§ **PAGE EXTRACT**

The chairman’s son Chung Eui-sun, vice chairman of the group, was re-elected as the in-house director of Hyundai Mobis, a position he has held since 2002.

On the same day, LG Electronics held its own shareholders meeting at LG Twin Tower in Yeouido, western Seoul, during which shareholders voted to step up the power of CEO Jo Seong-jin, who was appointed as the lone chief executive of the company in December, while downsizing the board of directors from nine to seven members.

Before December, each division of the company, such as home electronics and home appliances, had their own chiefs with full authority over their divisions.

However, the company decided to appoint Jo, then head of home appliance and air systems, the sole CEO of the company, a move to strengthen the governance system of the company, according to a company source.

In an effort to boost Jo’s control over the company, the number of directors of the company was scaled down. “Cho Juno, chief of the mobile communications division, will focus on our smartphone business [after stepping down as a director],” said an LG spokesperson.

LG Electronics’ smartphone division has been struggling to stay afloat, posting losses since the latter half of 2015. However, the company projects that things might be turning around for the troubled division thanks to its latest flagship phone G6.

LG Group Vice Chairman Koo Bon-joon, younger brother of Chairman Koo Bon-moo, was appointed during the meeting as the head of the board of directors of LG Electronics.

§ **ACTIVITY**
Answer these questions from the excerpt about the shareholders meetings:
(a) Since what year has Chung Eui-sun held the position of in-house director of Hyundai Mobis?
(b) Where did LG Electronics hold its shareholders meeting?
(c) To how many members was the LG Electronics board of directors reduced?

(Items listed in a dataset)
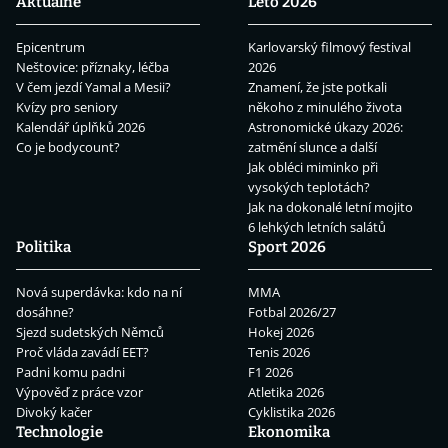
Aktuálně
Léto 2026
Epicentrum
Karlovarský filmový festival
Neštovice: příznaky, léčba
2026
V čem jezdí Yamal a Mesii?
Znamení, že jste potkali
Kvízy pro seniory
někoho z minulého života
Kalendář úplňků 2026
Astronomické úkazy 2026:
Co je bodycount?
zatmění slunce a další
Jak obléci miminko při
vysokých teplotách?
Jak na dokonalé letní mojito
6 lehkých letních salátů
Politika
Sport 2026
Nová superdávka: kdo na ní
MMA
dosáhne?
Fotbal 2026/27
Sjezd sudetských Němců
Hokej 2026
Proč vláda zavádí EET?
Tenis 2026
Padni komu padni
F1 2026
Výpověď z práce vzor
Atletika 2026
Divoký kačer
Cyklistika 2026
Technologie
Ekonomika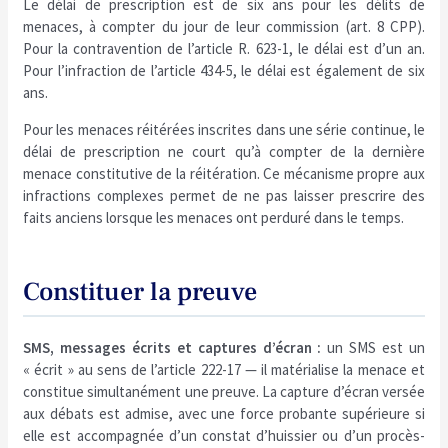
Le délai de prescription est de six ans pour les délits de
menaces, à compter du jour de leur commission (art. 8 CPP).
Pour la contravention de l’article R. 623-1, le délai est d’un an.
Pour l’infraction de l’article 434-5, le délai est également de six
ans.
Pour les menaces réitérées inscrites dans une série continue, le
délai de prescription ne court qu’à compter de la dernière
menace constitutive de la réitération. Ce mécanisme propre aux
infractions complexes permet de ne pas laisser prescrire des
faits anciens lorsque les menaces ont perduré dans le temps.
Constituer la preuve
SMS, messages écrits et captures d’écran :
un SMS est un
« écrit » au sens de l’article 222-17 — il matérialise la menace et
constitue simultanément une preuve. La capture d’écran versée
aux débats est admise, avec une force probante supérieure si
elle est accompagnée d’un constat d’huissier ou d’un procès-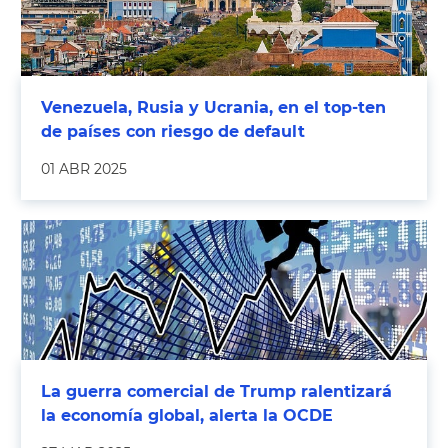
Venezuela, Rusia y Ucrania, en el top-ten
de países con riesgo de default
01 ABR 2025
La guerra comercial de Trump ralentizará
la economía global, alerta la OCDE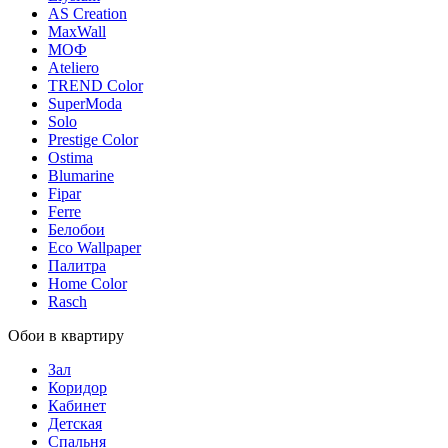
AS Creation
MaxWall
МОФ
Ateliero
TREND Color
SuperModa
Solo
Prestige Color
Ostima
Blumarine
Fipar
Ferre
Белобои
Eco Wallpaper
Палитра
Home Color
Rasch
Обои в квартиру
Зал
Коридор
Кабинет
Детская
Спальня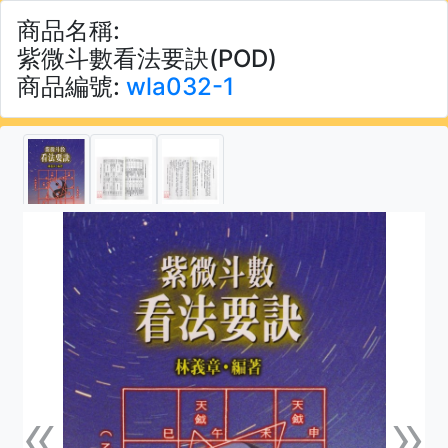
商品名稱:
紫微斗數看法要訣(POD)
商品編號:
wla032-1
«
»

§ **ANSWER BOX**
(a) 2002
(b) LG Twin Tower in Yeouido, western Seoul
(c) Seven members, down from nine